# TEXT SECTION:
--- START ---

Image Copyright : monticello on 123rf.com

The London Whale Trading Incident

Once again I am digging into my digital crates to share an informative post. Here is a small writeup from a Syracuse graduate Enterprise Risk Management class (IST 625) I completed concerning JP Morgan Chase and the “London Whale”. The post is slightly edited from the final version I submitted. The assignment was as follows:

“This assignment requires you to research an organization that has suffered a devastating loss from a so-called ‘low frequency or low probability but-high consequence’ event, to understand what happened to that company during and after that event, and to synthesize what we can learn from their experiences.”

In gambling parlance, a whale is a high roller who bets big and has the potential to cause the house substantial losses if he/she stops betting at the wrong time. Although the whale at the center of this episode wasn’t sitting in a casino, the house (JPMorgan) experienced substantial losses when the betting stopped.

--- END ---

# THINGS TO DO:
1. Translate this sentence from the London Whale post into Spanish: "The post is slightly edited from the final version I submitted."
2. Duplicate the London Whale post from "In gambling parlance, a" to "the betting stopped.".
3. List every phrase or passage in the London Whale post that is set in quotation marks, whether double or single.

Records from a collection:

--- START ---

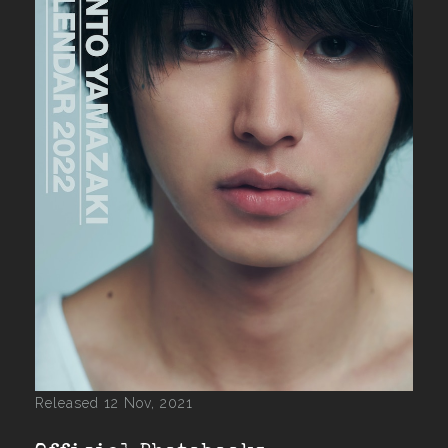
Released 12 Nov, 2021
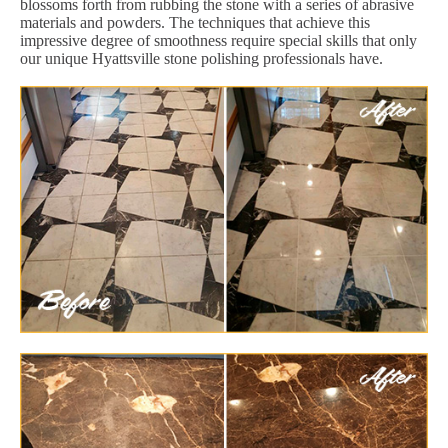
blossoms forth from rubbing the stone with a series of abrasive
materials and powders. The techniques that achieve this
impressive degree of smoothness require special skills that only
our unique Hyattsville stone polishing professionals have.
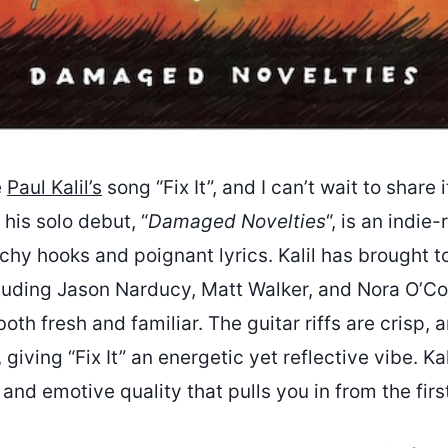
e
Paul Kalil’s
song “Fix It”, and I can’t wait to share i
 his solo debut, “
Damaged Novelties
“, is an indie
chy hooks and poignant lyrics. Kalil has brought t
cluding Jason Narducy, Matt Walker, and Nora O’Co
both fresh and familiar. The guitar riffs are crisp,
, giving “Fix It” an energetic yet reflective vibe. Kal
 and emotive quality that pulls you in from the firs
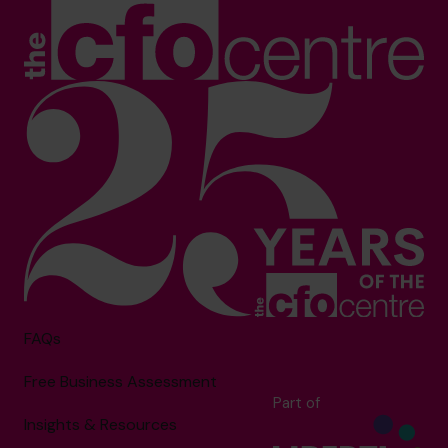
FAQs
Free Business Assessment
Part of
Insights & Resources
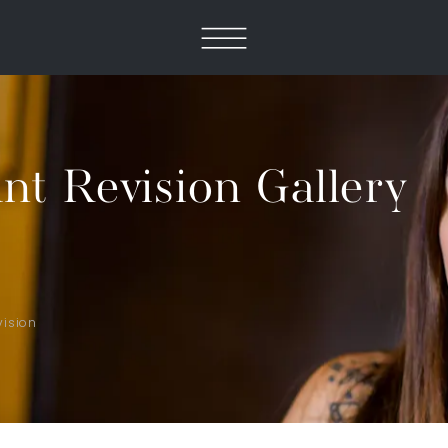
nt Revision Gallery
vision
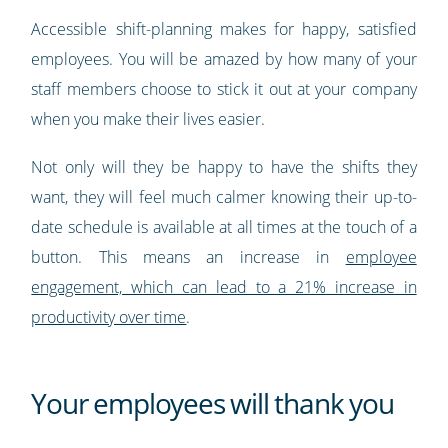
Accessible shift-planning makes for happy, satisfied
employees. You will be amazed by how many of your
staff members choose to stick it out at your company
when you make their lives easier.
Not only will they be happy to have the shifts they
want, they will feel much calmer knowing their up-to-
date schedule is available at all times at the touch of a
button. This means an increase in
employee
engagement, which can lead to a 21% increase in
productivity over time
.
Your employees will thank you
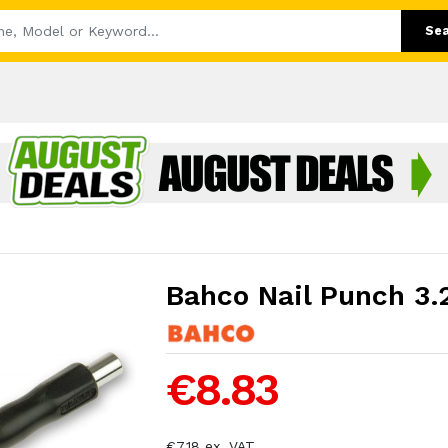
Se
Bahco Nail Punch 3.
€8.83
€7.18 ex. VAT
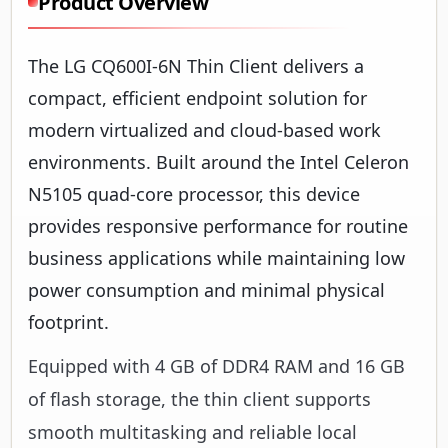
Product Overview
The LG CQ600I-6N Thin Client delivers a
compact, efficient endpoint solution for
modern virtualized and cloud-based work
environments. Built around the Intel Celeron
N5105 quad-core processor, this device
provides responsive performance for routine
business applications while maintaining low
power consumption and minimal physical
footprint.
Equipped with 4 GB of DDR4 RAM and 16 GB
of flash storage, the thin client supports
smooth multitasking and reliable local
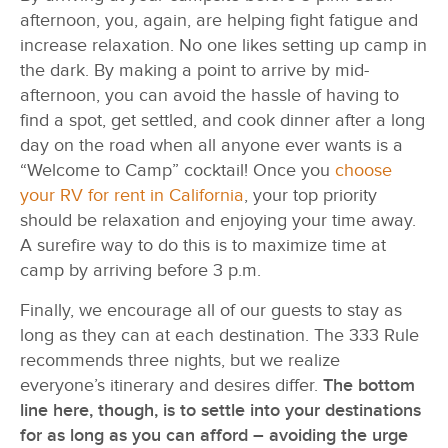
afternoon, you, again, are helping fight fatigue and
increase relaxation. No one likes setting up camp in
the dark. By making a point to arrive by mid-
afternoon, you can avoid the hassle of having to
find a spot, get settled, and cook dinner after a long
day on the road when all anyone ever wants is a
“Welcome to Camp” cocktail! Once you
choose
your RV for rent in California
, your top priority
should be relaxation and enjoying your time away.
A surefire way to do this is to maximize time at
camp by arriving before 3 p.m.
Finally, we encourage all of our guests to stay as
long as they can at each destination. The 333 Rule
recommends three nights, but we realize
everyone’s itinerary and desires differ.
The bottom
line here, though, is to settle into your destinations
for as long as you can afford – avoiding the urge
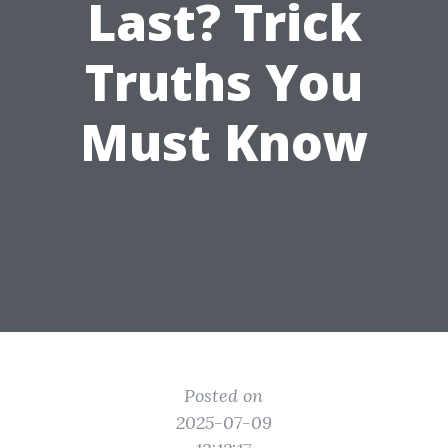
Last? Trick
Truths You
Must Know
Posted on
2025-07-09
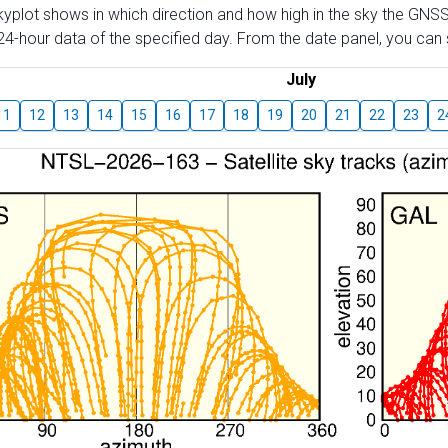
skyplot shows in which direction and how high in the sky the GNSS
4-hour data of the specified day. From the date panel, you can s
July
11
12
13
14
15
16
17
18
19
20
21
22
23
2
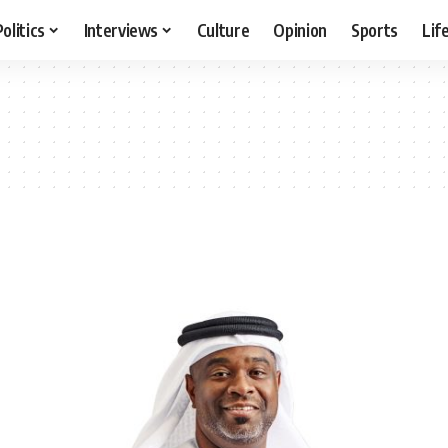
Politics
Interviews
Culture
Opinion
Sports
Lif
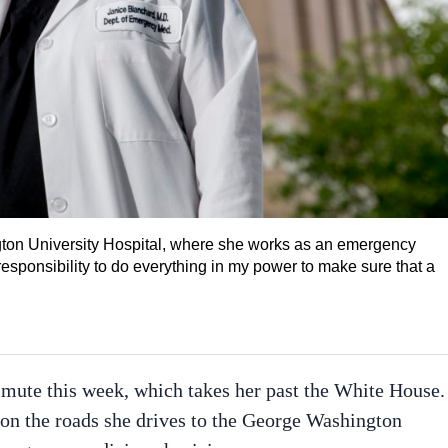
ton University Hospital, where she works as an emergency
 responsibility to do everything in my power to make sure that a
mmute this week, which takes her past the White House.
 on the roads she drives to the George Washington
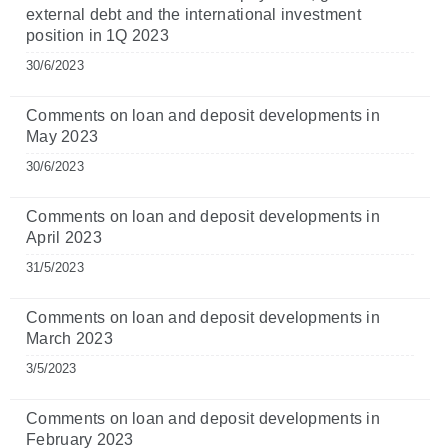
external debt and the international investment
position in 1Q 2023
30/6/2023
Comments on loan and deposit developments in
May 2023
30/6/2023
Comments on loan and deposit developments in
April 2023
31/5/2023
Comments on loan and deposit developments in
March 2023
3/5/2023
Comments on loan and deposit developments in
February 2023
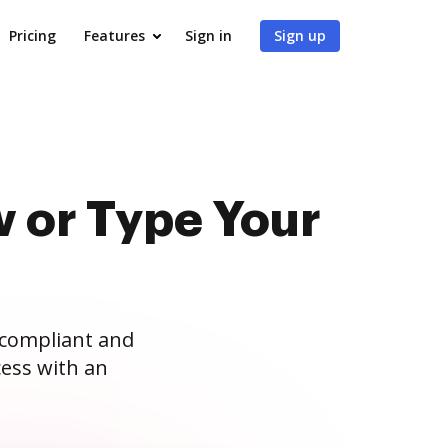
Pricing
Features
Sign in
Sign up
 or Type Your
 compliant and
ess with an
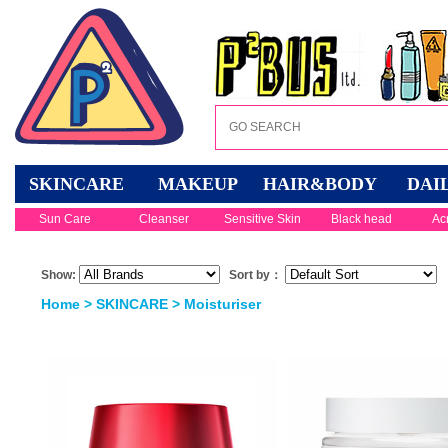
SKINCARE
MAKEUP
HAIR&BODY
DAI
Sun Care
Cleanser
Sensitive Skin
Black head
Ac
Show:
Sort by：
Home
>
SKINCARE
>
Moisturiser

--- END ---
--- START ---

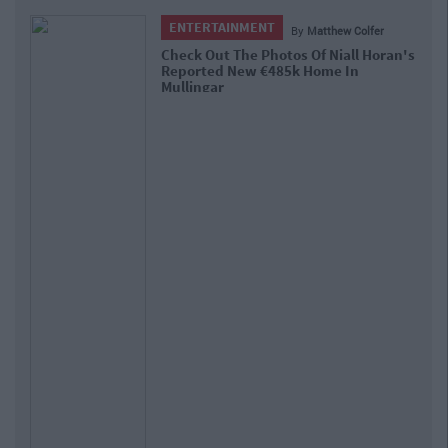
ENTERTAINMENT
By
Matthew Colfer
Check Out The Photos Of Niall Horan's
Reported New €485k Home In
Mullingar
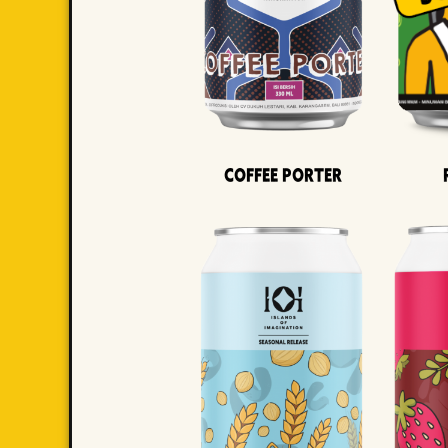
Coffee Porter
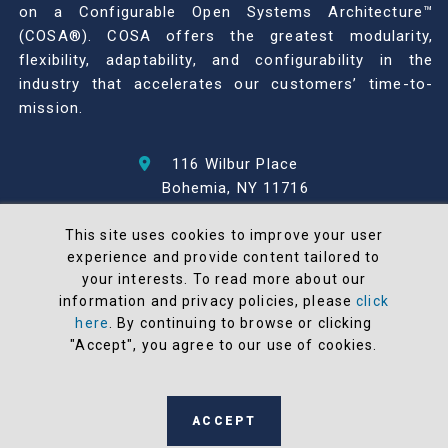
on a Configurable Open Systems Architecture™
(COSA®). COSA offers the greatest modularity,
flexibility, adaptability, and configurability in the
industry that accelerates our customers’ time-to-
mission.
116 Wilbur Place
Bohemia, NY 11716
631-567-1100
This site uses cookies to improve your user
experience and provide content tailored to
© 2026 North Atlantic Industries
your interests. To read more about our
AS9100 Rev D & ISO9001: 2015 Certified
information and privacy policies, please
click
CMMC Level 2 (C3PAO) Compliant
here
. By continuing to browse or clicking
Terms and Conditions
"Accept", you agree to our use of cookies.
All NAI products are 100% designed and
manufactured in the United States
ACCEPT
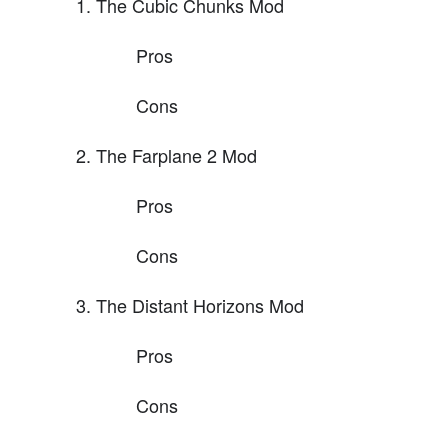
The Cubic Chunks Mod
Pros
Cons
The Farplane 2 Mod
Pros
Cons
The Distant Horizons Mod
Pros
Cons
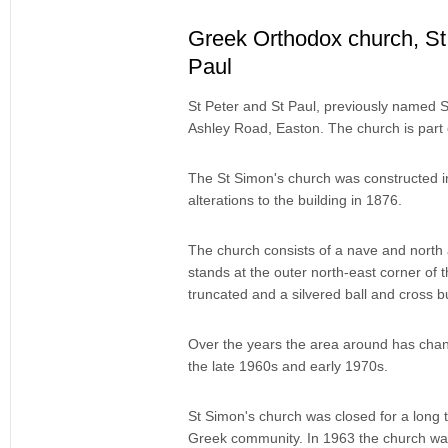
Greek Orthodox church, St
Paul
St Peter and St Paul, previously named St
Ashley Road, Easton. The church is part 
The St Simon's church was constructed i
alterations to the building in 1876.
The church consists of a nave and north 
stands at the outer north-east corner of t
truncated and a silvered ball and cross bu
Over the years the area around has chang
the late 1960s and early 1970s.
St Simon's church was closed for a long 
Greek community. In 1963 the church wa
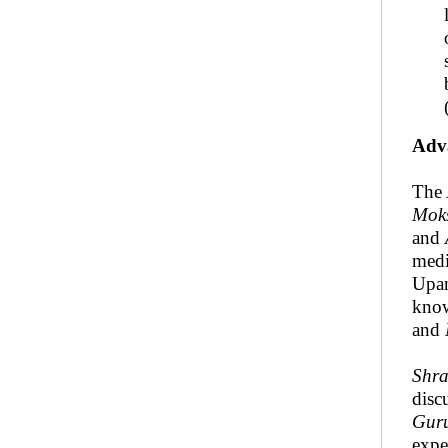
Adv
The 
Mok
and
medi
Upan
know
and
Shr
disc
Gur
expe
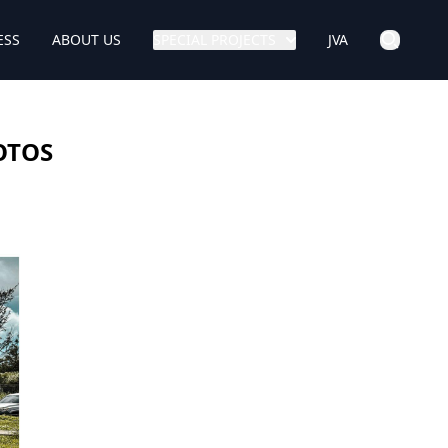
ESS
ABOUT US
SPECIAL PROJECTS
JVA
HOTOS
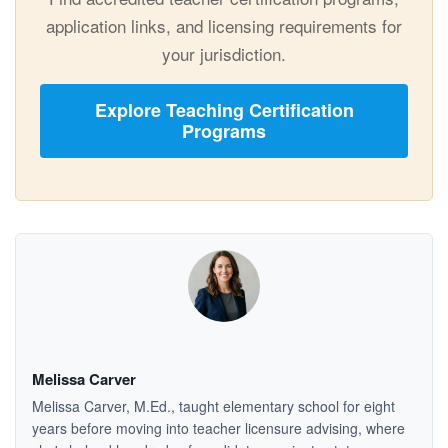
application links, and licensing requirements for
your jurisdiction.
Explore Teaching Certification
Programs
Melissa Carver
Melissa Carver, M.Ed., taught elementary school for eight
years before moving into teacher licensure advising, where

--- END ---

# RESULTS IN ORDER:
1. La publicación está ligeramente editada respecto a la versión final que entregué.

2.
In gambling parlance, a whale is a high roller who bets big and has the potential to cause the house substantial losses if he/she stops betting at the wrong time. Although the whale at the center of this episode wasn’t sitting in a casino, the house (JPMorgan) experienced substantial losses when the betting stopped.

3.
- “London Whale”
- “This assignment requires you to research an organization that has suffered a devastating loss from a so-called ‘low frequency or low probability but-high consequence’ event, to understand what happened to that company during and after that event, and to synthesize what we can learn from their experiences.”
- ‘low frequency or low probability but-high consequence’